The insurance broker witness, Sr. Romualdo, He stated that INERBO knew this clause. But it was not proven that out specifically accepted or signed by the insured, it was the requirement of art. 3 LCS.

So, the Court cited the judgment of the Court of Barcelona, 16th section, of 27 December 2018, by which "enough is known legal doctrine ... which proclaims, in the context of the insurance contract, that acceptance of the clauses must be made, well with the firm or with an unequivocal act by the insured which can be inferred consent ... which can not be understood produced with simple possession of general conditions. As they stated by the SSTS 19 December, 31 March and 17 November 1990, “It know not amounts to consent”.

Also, nº273 of the STS 22 April 2016 and SAP nº232 of Lleida 28 May 2015 collected the consolidated jurisprudential doctrine that "the distinction between delimitation clauses and clauses limiting coverage ... the first materialize the object of the contract and the risks set, if it occurs, give rise in the insured the right to benefit form the subject of insurance.

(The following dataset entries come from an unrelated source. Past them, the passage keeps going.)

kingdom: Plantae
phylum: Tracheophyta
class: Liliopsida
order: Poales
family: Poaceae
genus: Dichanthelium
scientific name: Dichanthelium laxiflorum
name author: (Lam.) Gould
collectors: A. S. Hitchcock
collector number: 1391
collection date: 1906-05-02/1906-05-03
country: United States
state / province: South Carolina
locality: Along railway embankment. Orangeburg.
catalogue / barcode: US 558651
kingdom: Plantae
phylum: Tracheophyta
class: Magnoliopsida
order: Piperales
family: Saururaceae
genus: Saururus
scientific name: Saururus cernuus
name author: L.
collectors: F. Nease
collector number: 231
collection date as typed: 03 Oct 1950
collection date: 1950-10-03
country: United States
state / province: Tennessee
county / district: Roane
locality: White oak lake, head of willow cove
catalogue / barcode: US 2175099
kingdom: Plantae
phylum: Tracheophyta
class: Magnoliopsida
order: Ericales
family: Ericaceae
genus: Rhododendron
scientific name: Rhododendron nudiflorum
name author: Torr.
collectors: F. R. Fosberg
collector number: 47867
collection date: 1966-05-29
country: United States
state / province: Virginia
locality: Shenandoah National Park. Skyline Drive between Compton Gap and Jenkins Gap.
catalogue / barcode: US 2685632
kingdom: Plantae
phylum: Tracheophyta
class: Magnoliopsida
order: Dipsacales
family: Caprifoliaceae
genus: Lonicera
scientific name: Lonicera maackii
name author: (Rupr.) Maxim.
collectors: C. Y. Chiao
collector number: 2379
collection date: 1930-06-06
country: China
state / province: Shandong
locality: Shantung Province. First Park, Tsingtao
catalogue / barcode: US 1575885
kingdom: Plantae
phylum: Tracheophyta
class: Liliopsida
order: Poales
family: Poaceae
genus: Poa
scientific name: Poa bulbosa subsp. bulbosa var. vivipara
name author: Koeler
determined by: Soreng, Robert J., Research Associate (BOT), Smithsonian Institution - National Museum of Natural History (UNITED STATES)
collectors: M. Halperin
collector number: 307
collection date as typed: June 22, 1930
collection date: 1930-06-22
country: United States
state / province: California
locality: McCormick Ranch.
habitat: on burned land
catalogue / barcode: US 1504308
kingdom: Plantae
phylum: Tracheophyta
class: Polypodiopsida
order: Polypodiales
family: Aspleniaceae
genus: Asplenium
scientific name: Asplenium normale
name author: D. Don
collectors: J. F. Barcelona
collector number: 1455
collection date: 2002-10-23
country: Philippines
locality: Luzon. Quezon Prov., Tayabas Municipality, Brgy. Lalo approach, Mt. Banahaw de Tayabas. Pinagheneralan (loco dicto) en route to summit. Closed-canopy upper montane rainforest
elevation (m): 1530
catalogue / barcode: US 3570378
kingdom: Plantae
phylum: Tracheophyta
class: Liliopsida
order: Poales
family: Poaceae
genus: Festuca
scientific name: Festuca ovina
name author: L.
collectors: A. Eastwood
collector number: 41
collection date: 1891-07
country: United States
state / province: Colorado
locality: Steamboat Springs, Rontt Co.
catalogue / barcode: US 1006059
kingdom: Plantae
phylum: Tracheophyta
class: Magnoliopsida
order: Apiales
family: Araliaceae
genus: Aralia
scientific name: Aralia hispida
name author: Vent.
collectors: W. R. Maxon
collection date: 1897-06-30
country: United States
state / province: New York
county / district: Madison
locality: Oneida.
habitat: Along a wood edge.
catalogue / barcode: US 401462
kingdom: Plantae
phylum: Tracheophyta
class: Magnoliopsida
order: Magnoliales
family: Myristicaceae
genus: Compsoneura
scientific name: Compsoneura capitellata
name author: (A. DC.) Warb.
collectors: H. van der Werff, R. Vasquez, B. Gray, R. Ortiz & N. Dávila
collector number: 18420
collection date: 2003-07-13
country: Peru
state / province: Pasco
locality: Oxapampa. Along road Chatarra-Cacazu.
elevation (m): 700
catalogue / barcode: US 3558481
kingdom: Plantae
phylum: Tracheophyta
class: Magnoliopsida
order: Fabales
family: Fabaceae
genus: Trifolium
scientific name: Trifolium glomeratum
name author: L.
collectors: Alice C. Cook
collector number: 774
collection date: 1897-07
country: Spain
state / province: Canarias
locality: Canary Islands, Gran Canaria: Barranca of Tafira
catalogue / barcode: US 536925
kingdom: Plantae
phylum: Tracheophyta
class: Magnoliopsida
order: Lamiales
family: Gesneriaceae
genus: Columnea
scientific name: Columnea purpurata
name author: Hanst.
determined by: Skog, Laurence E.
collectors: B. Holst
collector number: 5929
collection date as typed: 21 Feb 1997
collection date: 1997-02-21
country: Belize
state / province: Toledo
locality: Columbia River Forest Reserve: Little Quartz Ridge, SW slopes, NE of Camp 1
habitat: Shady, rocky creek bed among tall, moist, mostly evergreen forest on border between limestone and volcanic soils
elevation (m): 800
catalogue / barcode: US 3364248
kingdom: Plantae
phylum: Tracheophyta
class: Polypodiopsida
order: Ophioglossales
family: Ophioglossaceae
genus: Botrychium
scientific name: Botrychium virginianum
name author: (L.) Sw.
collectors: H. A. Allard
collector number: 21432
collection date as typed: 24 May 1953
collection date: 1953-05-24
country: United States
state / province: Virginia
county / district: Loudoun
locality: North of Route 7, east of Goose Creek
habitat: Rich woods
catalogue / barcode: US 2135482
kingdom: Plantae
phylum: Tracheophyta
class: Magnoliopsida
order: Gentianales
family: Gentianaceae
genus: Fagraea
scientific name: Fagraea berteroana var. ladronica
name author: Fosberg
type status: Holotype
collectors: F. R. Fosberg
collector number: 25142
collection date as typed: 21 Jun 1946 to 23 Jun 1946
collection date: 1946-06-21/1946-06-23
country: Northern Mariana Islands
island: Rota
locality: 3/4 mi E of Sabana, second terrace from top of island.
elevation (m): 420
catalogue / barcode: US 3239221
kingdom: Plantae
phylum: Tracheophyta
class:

While clauses restricting restrict, condition or modify the right of the insured to compensation or the provision guaranteed in the contract, once the object of the insurance risk has occurred”.

So, clauses limiting target rights "condition or modify the right of the insured and therefore compensation, when the object of the insurance risk had occurred. They must meet the formal requirements of art. 3 LCS, so they must be Featured in a special way and have to be expressly accepted in writing; formalities are essential to ensure that the promise had an exact knowledge of the hedged risk(STS 268/2011, of 20 April 516/2009 of 15 July).

Applying the above jurisprudence, It was before a clause that limited the rights of the insured. Restricted and conditioned their right to compensation to the requirement that the goods were placed at a certain height from the ground.

She hearing shared the pronouncement of the first instance judgment about.

Also, an exhaustive account of the goods concerned accompanied by the relevant invoices was conducted. So, the notary conducted extensive sampling randomness.

The Court conducted a joint assessment of the evidence produced (Expert Sr. Vicente, testifical photographs and employees of the applicant). It hearing appreciated an error in assessing the evidence of Judge a quo. This did not take into consideration the instructions of Mr. Perito. Vicente sobre que el material obsoleto o caducado no se incluyó en el cálculo de la indemnización. Ese material fue identificado y separado y así se hizo constar por el Notario en el acta notarial.

Por ello concluyó la Audiencia que no se habían incluido en el cálculo de la valoración existencias sin valor comercial por estar caducadas u obsoletas. Se apreció que la determinación de los perjuicios económicos en 253.281,46€ se ajustaba a la realidad.

La Audiencia consideró que sí eran aplicables los intereses del art. 20 LCS. Las meras sospechas de fraude, no acreditadas, no justificaban por sí mismas la oposición ni la falta de pago de la indemnización.

La Audiencia estimó el recurso de apelación formulado por INSERBO y desestimó el recurso de apelación interpuesto por REALE SEGUROS. Estimó íntegramente la demanda interpuesta por INSERBO. Condenó a la aseguradora a abonar a la asegurada 253.281,46€ de principal, plus legal interests of art. 20 LCS.


Para que las cláusulas limitativas de derechos sean válidas, deben estar resaltadas en el texto y aparecer expresamente firmadas por el aseguro como aceptación de las mismas (art. 3 LCS). No podrá entenderse aceptada una cláusula limitativa por la simple tenencia por el asegurado de las condiciones generales.